● Written problem 1: Write out the passage of the Victoria Legal Aid text between "Since the 2015" and "of the review.", inclusive.
● Written problem 2: According to the Victoria Legal Aid text, how many actions does the Family law legal aid service review outline, and over what period?

Victoria Legal Aid

When the actions will be implemented

The Family law legal aid service review outlines 35 actions to be rolled out over three years.

Most of the Actions have been completed or are in the process of implementation and it is encouraging that we are already seeing some success in reforming family law legal aid services in Victoria.

Since the 2015 review there have been significant changes to the landscape – including more police and child protection workers, population growth and significant policy and legislative reforms – which have impacted on and increase the need for Victoria Legal Aid resources. Additionally, the Victorian Royal Commission into Family Violence, the Family Law Council inquiry into families with complex needs and the Commonwealth Parliamentary Inquiry into a better family law system to support and protect those affected by family violence have and will continue to influence how we will implement our commitments. We will ensure implementation reflects changes in the environment whilst meeting the overall objectives of the review.

Completed actions

Action 5

Victoria Legal Aid continues to expand the Settled and Safe program to targeted regions across Victoria.

(Stored data)
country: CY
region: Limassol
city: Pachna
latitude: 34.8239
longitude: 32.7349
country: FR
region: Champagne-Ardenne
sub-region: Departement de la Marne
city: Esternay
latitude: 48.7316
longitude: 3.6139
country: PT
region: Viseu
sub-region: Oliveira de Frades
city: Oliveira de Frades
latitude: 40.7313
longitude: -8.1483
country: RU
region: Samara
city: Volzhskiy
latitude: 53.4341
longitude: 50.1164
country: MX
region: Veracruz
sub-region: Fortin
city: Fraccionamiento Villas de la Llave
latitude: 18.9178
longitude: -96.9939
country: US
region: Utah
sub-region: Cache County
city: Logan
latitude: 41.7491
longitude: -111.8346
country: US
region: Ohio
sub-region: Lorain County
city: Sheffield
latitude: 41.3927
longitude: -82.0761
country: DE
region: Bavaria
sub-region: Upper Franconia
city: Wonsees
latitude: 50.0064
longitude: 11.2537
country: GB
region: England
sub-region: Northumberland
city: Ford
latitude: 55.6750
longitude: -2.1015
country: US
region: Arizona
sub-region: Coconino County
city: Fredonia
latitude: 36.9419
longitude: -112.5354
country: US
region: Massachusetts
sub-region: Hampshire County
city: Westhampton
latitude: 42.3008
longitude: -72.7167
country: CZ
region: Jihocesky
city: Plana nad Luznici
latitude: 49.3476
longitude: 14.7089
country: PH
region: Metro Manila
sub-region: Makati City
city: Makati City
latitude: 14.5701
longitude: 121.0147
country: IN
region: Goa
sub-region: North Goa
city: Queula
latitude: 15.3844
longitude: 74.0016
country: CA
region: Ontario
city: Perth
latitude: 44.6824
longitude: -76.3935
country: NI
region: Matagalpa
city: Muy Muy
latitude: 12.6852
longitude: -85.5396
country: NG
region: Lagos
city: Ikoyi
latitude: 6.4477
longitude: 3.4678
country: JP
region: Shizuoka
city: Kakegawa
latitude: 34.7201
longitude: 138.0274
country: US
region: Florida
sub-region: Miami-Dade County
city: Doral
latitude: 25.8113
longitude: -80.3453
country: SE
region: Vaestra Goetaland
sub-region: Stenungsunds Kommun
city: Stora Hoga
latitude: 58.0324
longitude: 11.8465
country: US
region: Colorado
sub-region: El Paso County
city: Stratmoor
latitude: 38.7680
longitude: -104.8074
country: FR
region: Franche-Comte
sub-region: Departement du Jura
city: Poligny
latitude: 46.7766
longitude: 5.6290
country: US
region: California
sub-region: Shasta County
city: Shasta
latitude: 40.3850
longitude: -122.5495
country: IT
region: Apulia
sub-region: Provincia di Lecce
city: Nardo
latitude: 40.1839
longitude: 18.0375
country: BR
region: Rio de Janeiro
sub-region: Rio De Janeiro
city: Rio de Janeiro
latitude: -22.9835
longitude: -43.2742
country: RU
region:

● Correct output 1:
Since the 2015 review there have been significant changes to the landscape – including more police and child protection workers, population growth and significant policy and legislative reforms – which have impacted on and increase the need for Victoria Legal Aid resources. Additionally, the Victorian Royal Commission into Family Violence, the Family Law Council inquiry into families with complex needs and the Commonwealth Parliamentary Inquiry into a better family law system to support and protect those affected by family violence have and will continue to influence how we will implement our commitments. We will ensure implementation reflects changes in the environment whilst meeting the overall objectives of the review.

● Correct output 2: 35 actions, to be rolled out over three years.